§ **Excerpt provided**
----

Studio album by The Black Keys
- Released: April 8, 2003
- Recorded: December 2002
- Studio: Studio 45 (Akron, OH)
- Genre: Blues rock; garage rock;
- Length: 39:01
- Label: Fat Possum
- Producer: Patrick Carney

The Black Keys chronology
| The Big Come Up (2002) | Thickfreakness (2003) | Rubber Factory (2004) |

Singles from Thickfreakness
- "Set You Free" Released: 2002; "Hard Row" Released: 2003; "Have Love Will Travel" Released: 2003;

= Thickfreakness =

Thickfreakness is the second studio album by American rock duo The Black Keys, released in 2003. It is their debut release for the Fat Possum record label, although in the UK and Europe it was co-released by Epitaph Records.

==Background==
The band's debut album The Big Come Up had been tremendously successful for an independent rock band and Thickfreakness further increased their profile. It continues The Black Keys' tradition of raw, heavy blues-influenced garage rock.

Songs such as "Set You Free" won the pair some mainstream success as being featured in the soundtrack of the 2003 film School of Rock. Heavy comparisons to another American blues-influenced garage rock duo, The White Stripes, were often made by the music media.

==Recording==
Most of the album was recorded in December 2002 during a single 14-hour session in Patrick Carney's basement using an early 1980s Tascam 388 8-track recorder. This approach was necessary because the group spent its small advance payment from Fat Possum Records on rent. The liner notes claim this is Carney's "patented recording technique called 'medium fidelity'". The result is a more vintage sound. Part of "Set You Free" was recorded by Jeff Saltzman.

The album included two covers: "Have Love, Will Travel" by Richard Berry and "Everywhere I Go" by north Mississippi bluesman Junior Kimbrough.

----

§ **What the task asks**
Continue the article on the album Thickfreakness, beginning after its final sentence about the two covers.

[Chart interpretation exercises]
----

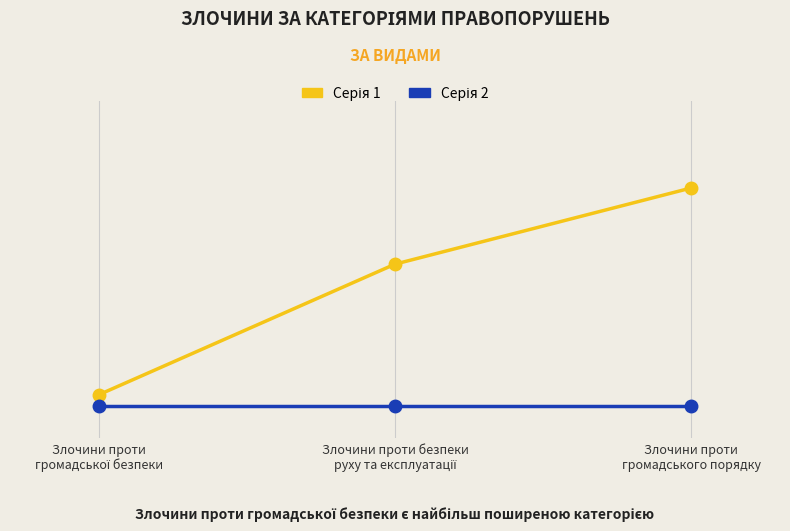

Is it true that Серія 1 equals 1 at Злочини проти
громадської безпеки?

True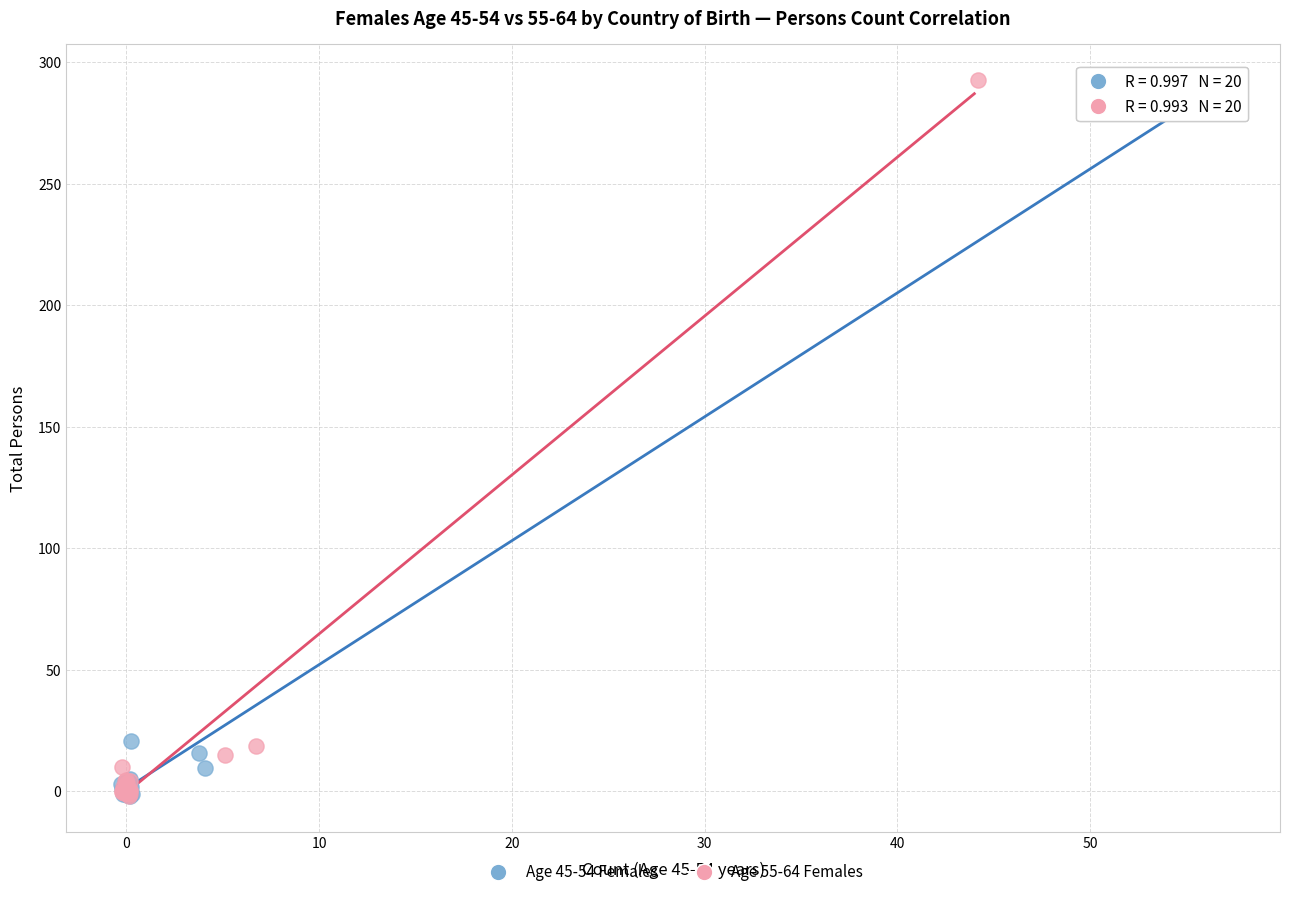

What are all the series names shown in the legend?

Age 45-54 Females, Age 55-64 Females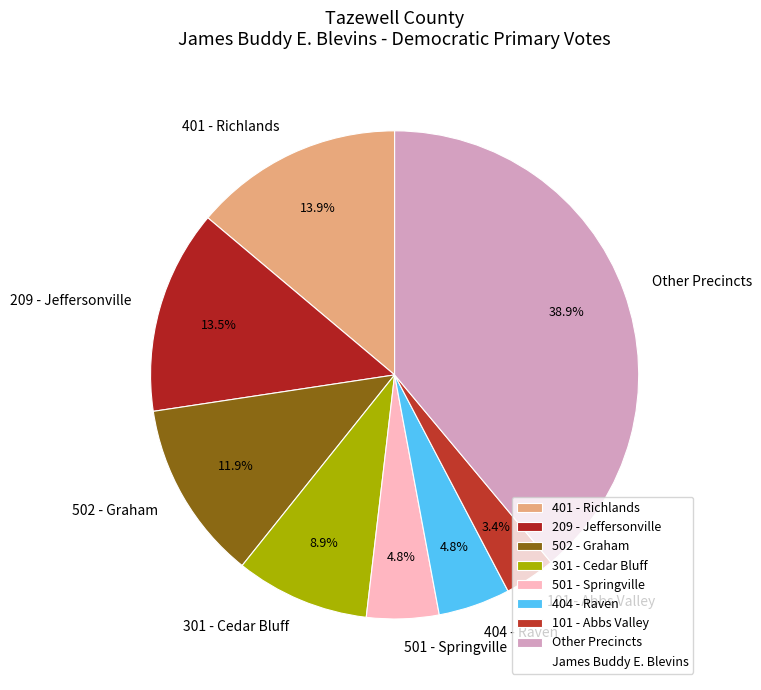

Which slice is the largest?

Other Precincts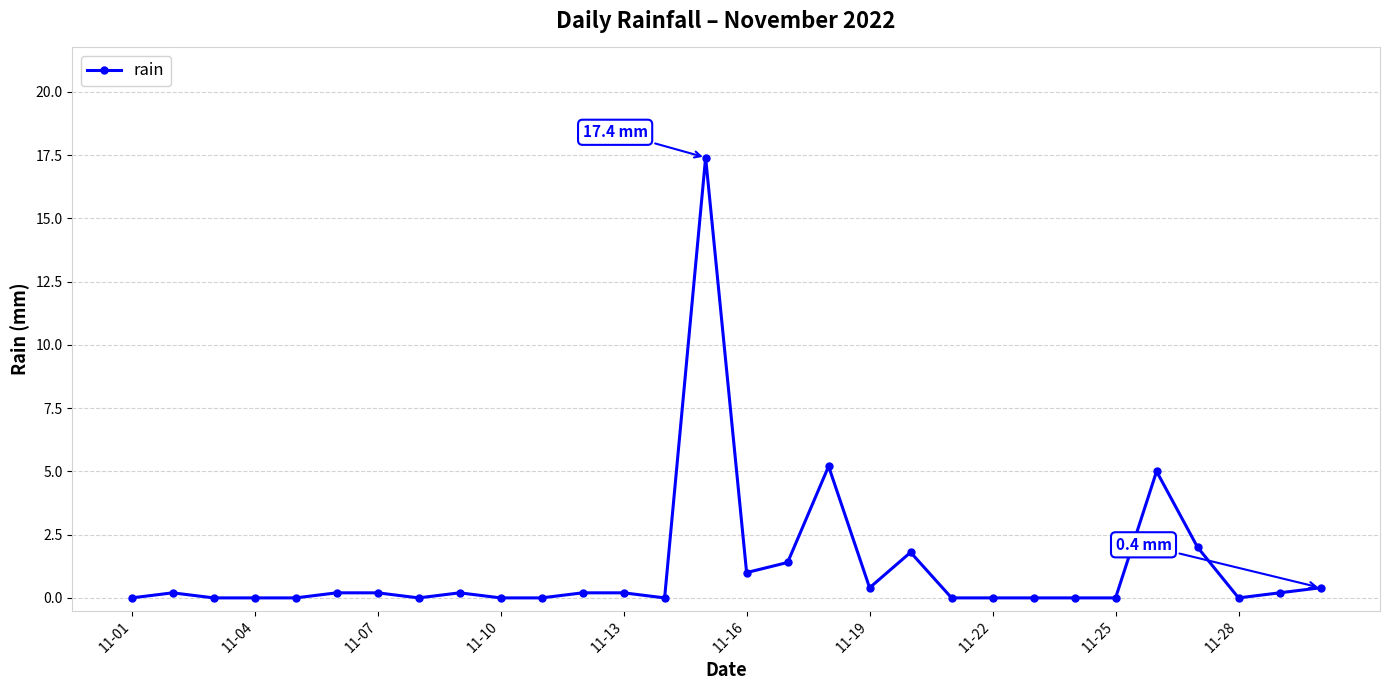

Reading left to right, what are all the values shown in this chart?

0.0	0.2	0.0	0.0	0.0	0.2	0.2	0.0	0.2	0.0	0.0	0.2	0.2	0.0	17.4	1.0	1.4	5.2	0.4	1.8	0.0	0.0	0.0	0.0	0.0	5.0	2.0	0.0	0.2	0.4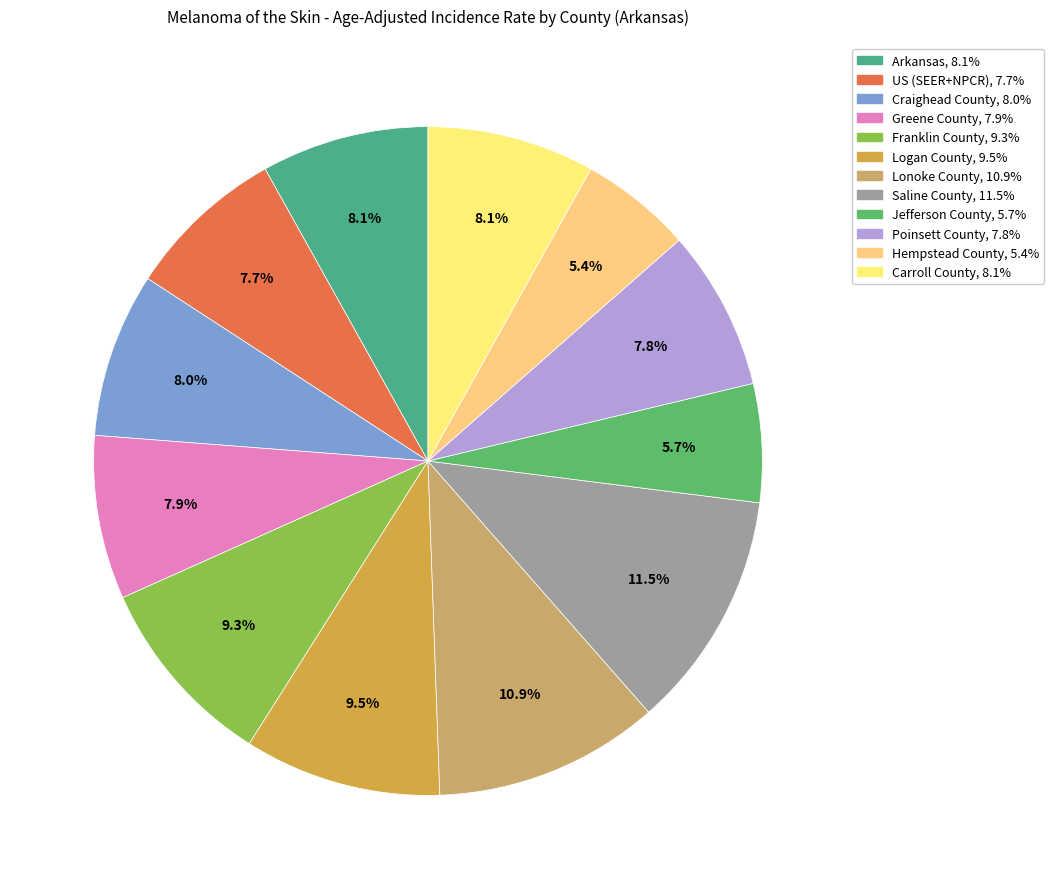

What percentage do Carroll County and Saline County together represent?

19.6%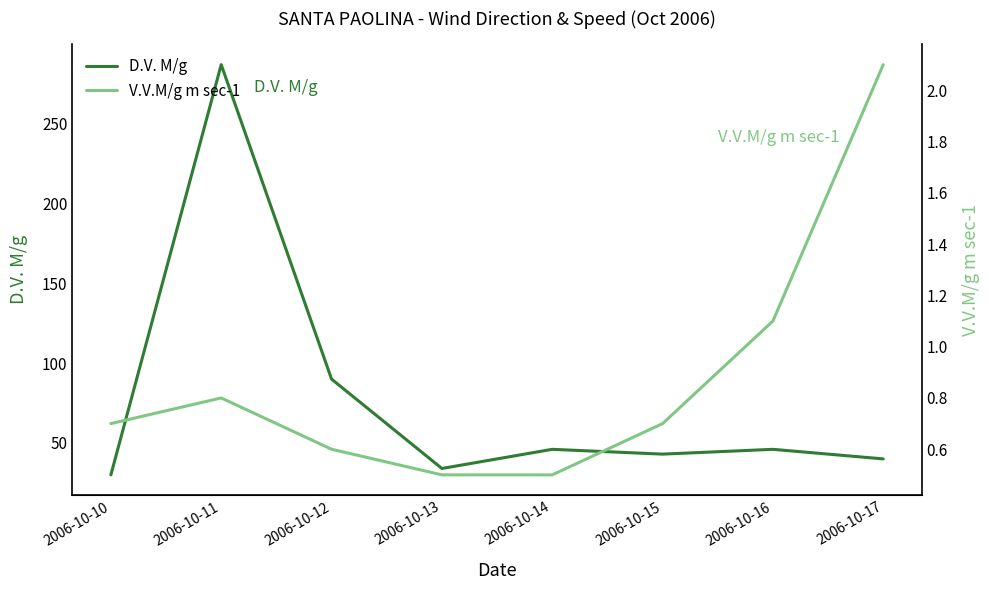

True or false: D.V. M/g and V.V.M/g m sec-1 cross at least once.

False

----

§ **Answer**
==Artwork==
The cover art was made by Carney's brother Michael, who was responsible for the whole graphical process after the layout of The Big Come Up ended up done by Patrick Boissel of Alive Records. As the Carneys drove around Akron trying to think of an idea, they ended up in a Super K-Mart and eventually found a concept upon finding a can of Royal Crown pomade. Then they moved all of the lamps in his house into one room to light up the picture, where Patrick handled the pomade.

==Reception==

Thickfreakness was The Black Keys' first breakthrough album, as it established them as an indie-rock blues band. Their recognition from Thickfreakness led them on a rigorous tour schedule including opening for singer/songwriter Beck (on his Sea Change summer tour) in the summer of 2003. According to The Boston Globe, "Thickfreakness is an album that's meant to be felt as much as heard, rigged with plunging riffs, Auerbach's charcoal-smoke singing voice, and rhythmic pockets as deep as quicksand". It was during this time that Auerbach began writing material for their next album. When the two returned from touring, Auerbach's landlord had sold his house where the duo wrote Thickfreakness in the basement.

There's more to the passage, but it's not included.